Selon une étude publiée hier par la Banque de France, qui reçoit chaque année 220.000 dossiers de surendettement, les personnes vivant seules (célibataires, séparées, divorcées ou veuves) représentaient en 2013 les deux-tiers des ménages dans cette situation (64,4%).

Aucune tranche d’âge n’est épargnée, observent Les Echos (page 26), même si les principales difficultés se concentrent entre 25 et 54 ans. En revanche, les femmes (54,5% des personnes surendettées) sont largement plus touchées que les hommes.
Dans 77,1% des cas, les ressources mensuelles des personnes en difficulté (salaires ou allocations) sont inférieures ou égales à 2.000 euros.

La composition de ces revenus est d’ailleurs assez significative, ajoute le quotidien économique : "Alors que les revenus d’activité constituent 62,7% des revenus de la population française, cette part retombe à 55,5% pour les ménages surendettés. Dans leur cas, les aides et allocations, hors pensions, représentent 25% de leurs revenus."

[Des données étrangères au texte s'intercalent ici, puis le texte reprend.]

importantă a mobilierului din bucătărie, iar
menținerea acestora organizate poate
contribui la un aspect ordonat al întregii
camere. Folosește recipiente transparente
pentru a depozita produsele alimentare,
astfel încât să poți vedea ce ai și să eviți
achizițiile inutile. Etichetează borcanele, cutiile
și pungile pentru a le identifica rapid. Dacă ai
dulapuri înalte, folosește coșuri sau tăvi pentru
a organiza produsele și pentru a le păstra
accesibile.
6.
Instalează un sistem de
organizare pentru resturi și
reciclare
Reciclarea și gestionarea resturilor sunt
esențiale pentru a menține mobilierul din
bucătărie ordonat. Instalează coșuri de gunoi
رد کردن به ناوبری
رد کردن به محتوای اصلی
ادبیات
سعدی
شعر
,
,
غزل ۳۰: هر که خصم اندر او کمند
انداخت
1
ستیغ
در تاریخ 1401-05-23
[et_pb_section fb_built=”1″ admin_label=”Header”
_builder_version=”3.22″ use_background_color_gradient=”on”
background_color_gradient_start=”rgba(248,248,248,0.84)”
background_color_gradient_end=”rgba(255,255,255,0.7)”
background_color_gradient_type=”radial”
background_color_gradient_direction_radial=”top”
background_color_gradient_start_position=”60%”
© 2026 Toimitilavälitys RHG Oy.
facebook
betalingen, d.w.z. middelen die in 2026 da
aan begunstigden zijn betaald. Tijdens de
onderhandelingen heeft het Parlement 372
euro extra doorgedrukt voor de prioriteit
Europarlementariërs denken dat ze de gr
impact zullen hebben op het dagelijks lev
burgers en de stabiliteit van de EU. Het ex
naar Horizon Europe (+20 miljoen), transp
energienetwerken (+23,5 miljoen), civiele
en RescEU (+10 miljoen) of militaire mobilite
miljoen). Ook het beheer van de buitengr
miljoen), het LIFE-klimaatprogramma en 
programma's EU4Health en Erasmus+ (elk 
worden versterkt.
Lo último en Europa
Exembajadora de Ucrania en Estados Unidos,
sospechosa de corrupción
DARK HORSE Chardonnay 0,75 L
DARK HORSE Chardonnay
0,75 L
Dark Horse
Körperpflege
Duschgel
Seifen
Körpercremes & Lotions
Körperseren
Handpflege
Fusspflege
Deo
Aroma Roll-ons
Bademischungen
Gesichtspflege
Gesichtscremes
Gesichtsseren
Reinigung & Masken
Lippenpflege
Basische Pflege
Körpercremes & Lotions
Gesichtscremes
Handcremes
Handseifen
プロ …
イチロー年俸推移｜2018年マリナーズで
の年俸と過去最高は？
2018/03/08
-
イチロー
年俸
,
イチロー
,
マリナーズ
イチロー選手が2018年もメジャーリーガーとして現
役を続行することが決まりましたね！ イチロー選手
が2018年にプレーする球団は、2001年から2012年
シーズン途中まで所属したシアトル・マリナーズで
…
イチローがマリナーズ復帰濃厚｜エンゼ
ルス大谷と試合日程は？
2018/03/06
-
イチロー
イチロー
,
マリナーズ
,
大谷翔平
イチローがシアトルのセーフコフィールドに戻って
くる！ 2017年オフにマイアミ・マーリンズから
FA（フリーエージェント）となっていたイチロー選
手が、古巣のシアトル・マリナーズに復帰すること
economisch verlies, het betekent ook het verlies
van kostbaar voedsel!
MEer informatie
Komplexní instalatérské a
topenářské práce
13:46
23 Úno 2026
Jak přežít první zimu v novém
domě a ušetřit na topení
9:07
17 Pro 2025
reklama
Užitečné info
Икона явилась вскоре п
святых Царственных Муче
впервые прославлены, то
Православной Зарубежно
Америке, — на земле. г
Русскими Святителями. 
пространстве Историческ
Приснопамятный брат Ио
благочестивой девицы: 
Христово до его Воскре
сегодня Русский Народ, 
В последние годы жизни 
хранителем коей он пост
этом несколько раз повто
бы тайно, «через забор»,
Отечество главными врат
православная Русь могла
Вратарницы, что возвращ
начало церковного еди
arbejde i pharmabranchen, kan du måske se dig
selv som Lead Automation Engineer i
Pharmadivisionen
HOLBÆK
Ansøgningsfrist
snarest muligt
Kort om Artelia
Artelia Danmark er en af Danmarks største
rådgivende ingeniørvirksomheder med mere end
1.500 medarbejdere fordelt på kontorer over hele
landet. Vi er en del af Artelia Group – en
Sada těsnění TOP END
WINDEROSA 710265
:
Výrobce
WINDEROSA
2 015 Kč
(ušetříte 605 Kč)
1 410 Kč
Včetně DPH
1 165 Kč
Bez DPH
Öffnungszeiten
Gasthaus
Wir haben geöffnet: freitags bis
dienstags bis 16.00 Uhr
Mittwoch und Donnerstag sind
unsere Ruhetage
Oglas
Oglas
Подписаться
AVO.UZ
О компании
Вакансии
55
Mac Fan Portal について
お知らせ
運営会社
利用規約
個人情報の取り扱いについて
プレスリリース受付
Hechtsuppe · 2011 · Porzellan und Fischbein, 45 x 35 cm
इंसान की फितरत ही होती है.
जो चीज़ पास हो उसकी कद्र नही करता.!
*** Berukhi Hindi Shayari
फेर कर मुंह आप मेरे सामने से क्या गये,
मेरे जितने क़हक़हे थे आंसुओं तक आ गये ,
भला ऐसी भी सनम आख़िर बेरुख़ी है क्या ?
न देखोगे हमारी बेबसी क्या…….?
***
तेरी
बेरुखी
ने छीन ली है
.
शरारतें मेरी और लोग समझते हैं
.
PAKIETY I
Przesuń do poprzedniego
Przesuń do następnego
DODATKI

Plus de sept dossiers déposés sur dix concernent des locataires, indique par ailleurs l’enquête, même si la part des propriétaires est passée de 9,5% en 2012 à 10,2% à la fin 2013.

Enfin, note Le Parisien/Aujourd’hui (page 8), cinq régions détiennent le triste record de ménages surendettés (plus de 500 dossiers pour 100.000 habitants) en 2013 : le Nord-Pas-de-Calais, la Haute-Normandie, la Picardie, la région Champagne-Ardenne et la Bourgogne.